Activity: Skip the pictures and copy all the data that follows exactly.

[Edit tracking data]
• • • • •

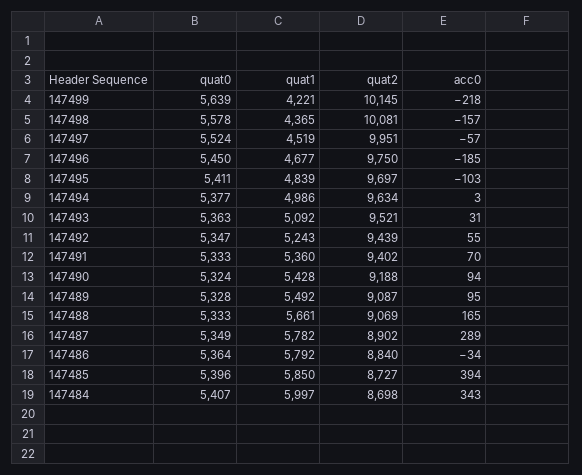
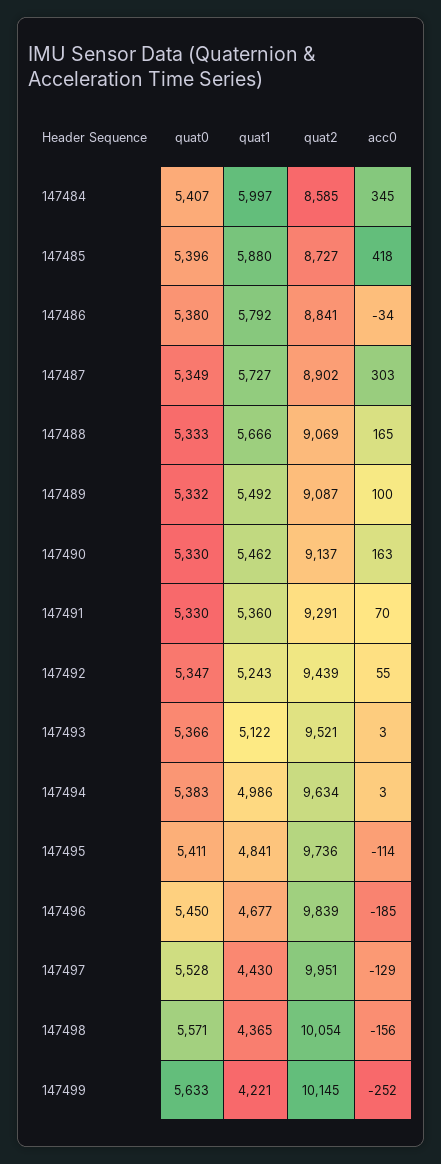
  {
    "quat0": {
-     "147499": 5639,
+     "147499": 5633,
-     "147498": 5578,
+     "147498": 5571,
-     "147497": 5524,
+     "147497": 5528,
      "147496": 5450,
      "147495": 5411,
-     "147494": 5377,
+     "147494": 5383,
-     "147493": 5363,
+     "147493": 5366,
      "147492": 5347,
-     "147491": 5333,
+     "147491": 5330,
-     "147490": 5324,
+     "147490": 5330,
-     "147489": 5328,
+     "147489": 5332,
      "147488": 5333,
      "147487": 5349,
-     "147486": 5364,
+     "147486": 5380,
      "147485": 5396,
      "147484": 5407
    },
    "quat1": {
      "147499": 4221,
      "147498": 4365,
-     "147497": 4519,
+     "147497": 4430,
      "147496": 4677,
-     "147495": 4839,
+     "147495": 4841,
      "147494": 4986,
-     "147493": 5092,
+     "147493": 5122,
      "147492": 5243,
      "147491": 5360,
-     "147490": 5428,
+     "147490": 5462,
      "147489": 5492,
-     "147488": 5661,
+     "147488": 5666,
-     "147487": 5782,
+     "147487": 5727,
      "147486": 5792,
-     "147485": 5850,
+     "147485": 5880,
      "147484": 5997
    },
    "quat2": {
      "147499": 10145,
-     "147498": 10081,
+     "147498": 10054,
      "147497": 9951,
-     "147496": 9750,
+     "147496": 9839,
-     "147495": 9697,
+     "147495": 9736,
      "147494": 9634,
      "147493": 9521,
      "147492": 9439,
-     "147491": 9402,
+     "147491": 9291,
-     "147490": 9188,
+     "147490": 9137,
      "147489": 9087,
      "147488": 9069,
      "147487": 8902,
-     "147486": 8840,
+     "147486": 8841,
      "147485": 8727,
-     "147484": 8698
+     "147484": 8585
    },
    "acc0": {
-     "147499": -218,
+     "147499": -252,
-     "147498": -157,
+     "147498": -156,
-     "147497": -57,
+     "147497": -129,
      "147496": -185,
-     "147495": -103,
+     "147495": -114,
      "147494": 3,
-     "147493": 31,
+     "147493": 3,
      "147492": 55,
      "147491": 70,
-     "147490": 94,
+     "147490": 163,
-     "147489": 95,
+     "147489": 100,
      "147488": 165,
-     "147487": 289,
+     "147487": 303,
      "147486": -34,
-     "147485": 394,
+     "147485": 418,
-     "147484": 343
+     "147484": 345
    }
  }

• • • • •

Your solution:
  {
    "quat0": {
-     "147499": 5639,
+     "147499": 5633,
-     "147498": 5578,
+     "147498": 5571,
-     "147497": 5524,
+     "147497": 5528,
      "147496": 5450,
      "147495": 5411,
-     "147494": 5377,
+     "147494": 5383,
-     "147493": 5363,
+     "147493": 5366,
      "147492": 5347,
-     "147491": 5333,
+     "147491": 5330,
-     "147490": 5324,
+     "147490": 5330,
-     "147489": 5328,
+     "147489": 5332,
      "147488": 5333,
      "147487": 5349,
-     "147486": 5364,
+     "147486": 5380,
      "147485": 5396,
      "147484": 5407
    },
    "quat1": {
      "147499": 4221,
      "147498": 4365,
-     "147497": 4519,
+     "147497": 4430,
      "147496": 4677,
-     "147495": 4839,
+     "147495": 4841,
      "147494": 4986,
-     "147493": 5092,
+     "147493": 5122,
      "147492": 5243,
      "147491": 5360,
-     "147490": 5428,
+     "147490": 5462,
      "147489": 5492,
-     "147488": 5661,
+     "147488": 5666,
-     "147487": 5782,
+     "147487": 5727,
      "147486": 5792,
-     "147485": 5850,
+     "147485": 5880,
      "147484": 5997
    },
    "quat2": {
      "147499": 10145,
-     "147498": 10081,
+     "147498": 10054,
      "147497": 9951,
-     "147496": 9750,
+     "147496": 9839,
-     "147495": 9697,
+     "147495": 9736,
      "147494": 9634,
      "147493": 9521,
      "147492": 9439,
-     "147491": 9402,
+     "147491": 9291,
-     "147490": 9188,
+     "147490": 9137,
      "147489": 9087,
      "147488": 9069,
      "147487": 8902,
-     "147486": 8840,
+     "147486": 8841,
      "147485": 8727,
-     "147484": 8698
+     "147484": 8585
    },
    "acc0": {
-     "147499": -218,
+     "147499": -252,
-     "147498": -157,
+     "147498": -156,
-     "147497": -57,
+     "147497": -129,
      "147496": -185,
-     "147495": -103,
+     "147495": -114,
      "147494": 3,
-     "147493": 31,
+     "147493": 3,
      "147492": 55,
      "147491": 70,
-     "147490": 94,
+     "147490": 163,
-     "147489": 95,
+     "147489": 100,
      "147488": 165,
-     "147487": 289,
+     "147487": 303,
      "147486": -34,
-     "147485": 394,
+     "147485": 418,
-     "147484": 343
+     "147484": 345
    }
  }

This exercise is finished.